Marianne (Dashwood) lambed a single on 3/28 .. that makes her little boy 10 days old in this photo. There are 11 recognized fleece colors in Shetland sheep (see discussions at the North American Shetland Sheepbreeders Association and at the Shetland Sheep Society). Although the determination of color in these animals is a straightforward matter (white versus gray versus brown versus black, for example) the taxonomy of markings is most definitely not (again, see discussions at NASSA and at the Shetland Sheep Society). The 30 color patterns recognized by these breed associations represent a dizzying array with quite colorful names to match. These range from Bersugget (animals having irregular patches of different color) .. to Katmoget (animals having a light colored body with a dark belly and legs) .. to Yuglet (animals having color around eyes which differs from that on the remainder of body). While Marianne is the only pure white animal currently in our flock, her ram lamb is katmoget and mirkface (with white and dark patches on the face). These color labels were originally used by shepherds of the Shetland Islands to describe their sheep; the names are mostly derived from the original Icelandic.

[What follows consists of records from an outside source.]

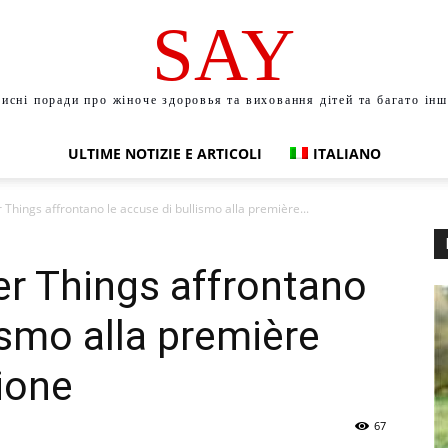
SAY
исні поради про жіноче здоровья та виховання дітей та багато ін
ULTIME NOTIZIE E ARTICOLI
ITALIANO
r Things affrontano le accuse di bullismo alla première...
ger Things affrontano
ismo alla première
gione
67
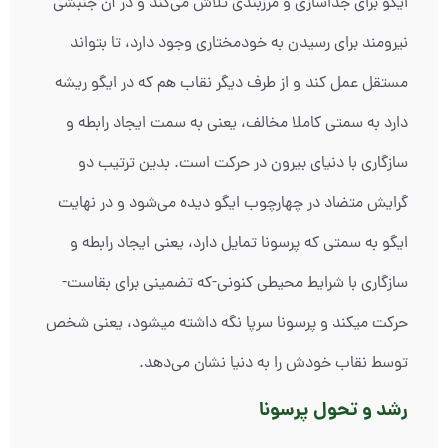
ایگو برای جداسازی و مرزبندی تلاش می‌کند و در آن جنبشی
نیرومند برای رسیدن به خودمختاری وجود دارد، تا بتواند
مستقل عمل کند و از طرف دیگر نقاب هم که در ایگو ریشه
دارد به سمتی کاملا مخالف، یعنی به سمت ایجاد رابطه و
سازگاری با دنیای بیرون در حرکت است. بدین ترتیب دو
گرایش متضاد در چهارچوب ایگو دیده می‌شود و در نهایت
ایگو به سمتی که پرسونا تمایل دارد، یعنی ایجاد رابطه و
سازگاری با شرایط محیطی کنونی-که تضمینی برای بقاست-
حرکت میکند و پرسونا سرپا نگه داشته میشود، یعنی شخص
توسط نقاب خودش را به دنیا نشان می‌دهد.
رشد و تحول پرسونا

You may have noticed, in this or in another of the images of sheep which appear on this blog, that our animals carry identification tags in both ears. Ewes have a white tag in the left ear which identifies them as enrolled in the Scrapie Flock Certification Program, wethers and rams have this white tag in the right ear. Purebred shetland ewes, wethers, and rams have a yellow tag in the other ear while crossbred ewes, weathers, and rams sport a blue tag in the off ear. This second tag has the same ID number as the white one but in larger type (the numbers on the white tag are far too small to be read at a distance). Lambs have a single tag (girls on the left, boys on the right) which wraps about the ear. This will be replaced with a proper Scrapie tag when the flock is reviewed and culled before breeding come fall.
Marianne had been sheared a day or two before this photo was taken – doesn’t she look snappy?